Ammar Ali IRQ in the Men's Individual Epee - Category B Semi-final Wheelchair Fencing in the Carioca Arena 3.

ⒸOlympic Information Services OIS.
By Mike Stuart | For the IPC

Iraqi wheelchair fencer Ammar Ali lives by this philosophy: “In competitions, you can achieve success without winning.”

He is speaking from experience, having narrowly missed out on gold at Rio 2016.

Ali dropped the men’s epee category B final in Rio by just a single point, losing 15-14 to Belarus’s Andrei Pranevich. Yet he is taking only positives from the experience.

“Andrei is one of the best fencers in the epee event,” Ali explained. “He is a friend and I hope we can meet again at the next event.”

This positive attitude should not be mistaken for complacency. Ali is the world No. 2 in the epee category, just behind Pranevich, and is the reigning world champion in the event. These credentials give Ali the confidence he says is central to his success:

“Self-confidence is an essential thing in sport. Every athlete must work hard to achieve excellence.”

Ali took up fencing during his recovery from a bomb blast near his house that cost him the use of his legs.

### Supplied information
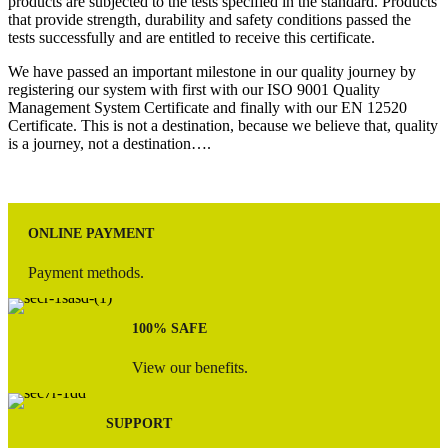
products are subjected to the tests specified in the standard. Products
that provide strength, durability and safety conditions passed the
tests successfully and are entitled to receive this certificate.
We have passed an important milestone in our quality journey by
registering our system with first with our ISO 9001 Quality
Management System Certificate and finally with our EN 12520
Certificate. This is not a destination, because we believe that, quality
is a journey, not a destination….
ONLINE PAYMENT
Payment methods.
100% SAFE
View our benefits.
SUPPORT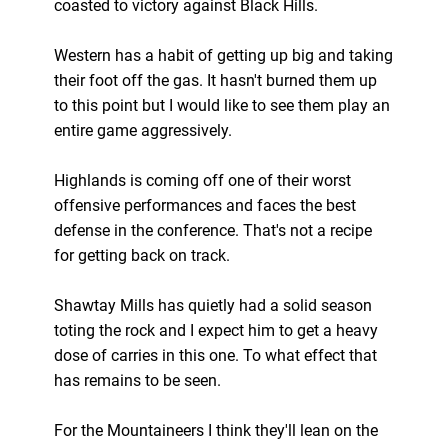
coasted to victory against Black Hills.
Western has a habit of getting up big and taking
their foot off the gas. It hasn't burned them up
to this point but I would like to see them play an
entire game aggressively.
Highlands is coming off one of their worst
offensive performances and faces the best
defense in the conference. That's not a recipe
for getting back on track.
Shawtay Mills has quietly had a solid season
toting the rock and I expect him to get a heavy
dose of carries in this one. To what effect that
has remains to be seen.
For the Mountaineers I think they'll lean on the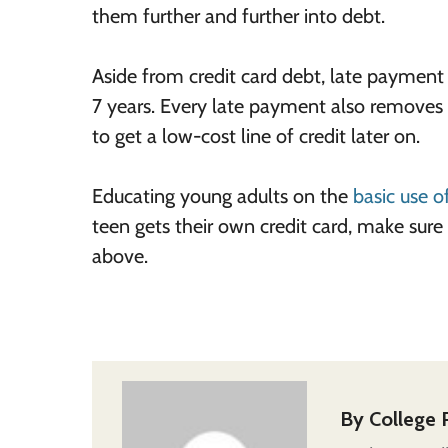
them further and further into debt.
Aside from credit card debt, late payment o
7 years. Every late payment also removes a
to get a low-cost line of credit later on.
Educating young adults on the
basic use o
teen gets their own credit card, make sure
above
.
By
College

* * *

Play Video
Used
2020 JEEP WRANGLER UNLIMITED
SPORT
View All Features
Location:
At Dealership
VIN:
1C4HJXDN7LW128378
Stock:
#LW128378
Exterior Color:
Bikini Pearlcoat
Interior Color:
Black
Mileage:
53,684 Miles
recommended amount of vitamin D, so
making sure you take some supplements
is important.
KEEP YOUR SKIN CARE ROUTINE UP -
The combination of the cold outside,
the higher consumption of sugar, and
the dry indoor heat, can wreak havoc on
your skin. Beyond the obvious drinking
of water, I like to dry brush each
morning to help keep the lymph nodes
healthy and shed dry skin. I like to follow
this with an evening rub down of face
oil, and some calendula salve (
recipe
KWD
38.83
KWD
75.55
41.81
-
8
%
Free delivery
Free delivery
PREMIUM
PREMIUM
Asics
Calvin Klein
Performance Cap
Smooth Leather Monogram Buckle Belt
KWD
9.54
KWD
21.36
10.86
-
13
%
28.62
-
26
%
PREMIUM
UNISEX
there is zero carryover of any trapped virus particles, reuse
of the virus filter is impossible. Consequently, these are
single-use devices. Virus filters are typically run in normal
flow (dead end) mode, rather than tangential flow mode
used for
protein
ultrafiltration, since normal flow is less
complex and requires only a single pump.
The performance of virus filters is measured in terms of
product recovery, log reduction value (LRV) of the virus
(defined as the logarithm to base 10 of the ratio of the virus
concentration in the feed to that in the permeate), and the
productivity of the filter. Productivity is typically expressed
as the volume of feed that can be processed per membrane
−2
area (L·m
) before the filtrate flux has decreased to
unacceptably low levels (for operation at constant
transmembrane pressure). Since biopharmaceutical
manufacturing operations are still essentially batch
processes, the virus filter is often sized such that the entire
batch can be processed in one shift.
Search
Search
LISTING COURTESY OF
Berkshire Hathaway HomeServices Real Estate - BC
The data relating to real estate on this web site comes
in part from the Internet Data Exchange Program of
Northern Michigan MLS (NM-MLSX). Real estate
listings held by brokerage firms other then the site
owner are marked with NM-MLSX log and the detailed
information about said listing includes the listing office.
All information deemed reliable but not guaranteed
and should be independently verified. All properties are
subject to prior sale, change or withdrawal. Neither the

==

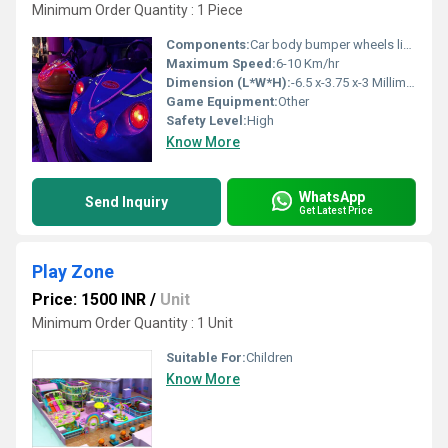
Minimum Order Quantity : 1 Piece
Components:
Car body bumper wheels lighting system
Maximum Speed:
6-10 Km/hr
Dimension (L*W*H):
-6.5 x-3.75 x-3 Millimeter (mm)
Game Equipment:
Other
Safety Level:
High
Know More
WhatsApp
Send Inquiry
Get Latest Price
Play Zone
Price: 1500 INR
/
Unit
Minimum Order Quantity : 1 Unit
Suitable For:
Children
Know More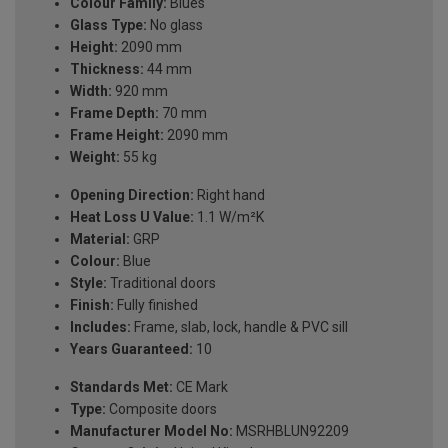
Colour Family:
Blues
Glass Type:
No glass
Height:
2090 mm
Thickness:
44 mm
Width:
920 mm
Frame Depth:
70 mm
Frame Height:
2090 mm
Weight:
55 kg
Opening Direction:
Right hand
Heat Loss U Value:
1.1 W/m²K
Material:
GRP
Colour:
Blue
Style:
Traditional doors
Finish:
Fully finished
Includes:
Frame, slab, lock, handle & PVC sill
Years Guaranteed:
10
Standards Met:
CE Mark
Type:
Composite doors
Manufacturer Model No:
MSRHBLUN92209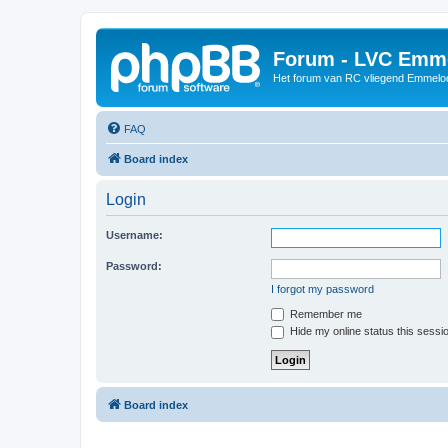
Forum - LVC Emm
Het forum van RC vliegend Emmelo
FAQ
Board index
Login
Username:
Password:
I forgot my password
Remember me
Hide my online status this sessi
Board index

### Questions to answer
- 1) Please update the wheelchair fencing article from "He is speaking" to "from the experience.", replacing "single point" with "one point".
- 2) In the wheelchair fencing article, what was the score when Ali lost the men's epee category B final in Rio?
None of the material is needed for this work.

### List of answers
- 1)
He is speaking from experience, having narrowly missed out on gold at Rio 2016.

Ali dropped the men’s epee category B final in Rio by just a one point, losing 15-14 to Belarus’s Andrei Pranevich. Yet he is taking only positives from the experience.

- 2) 15-14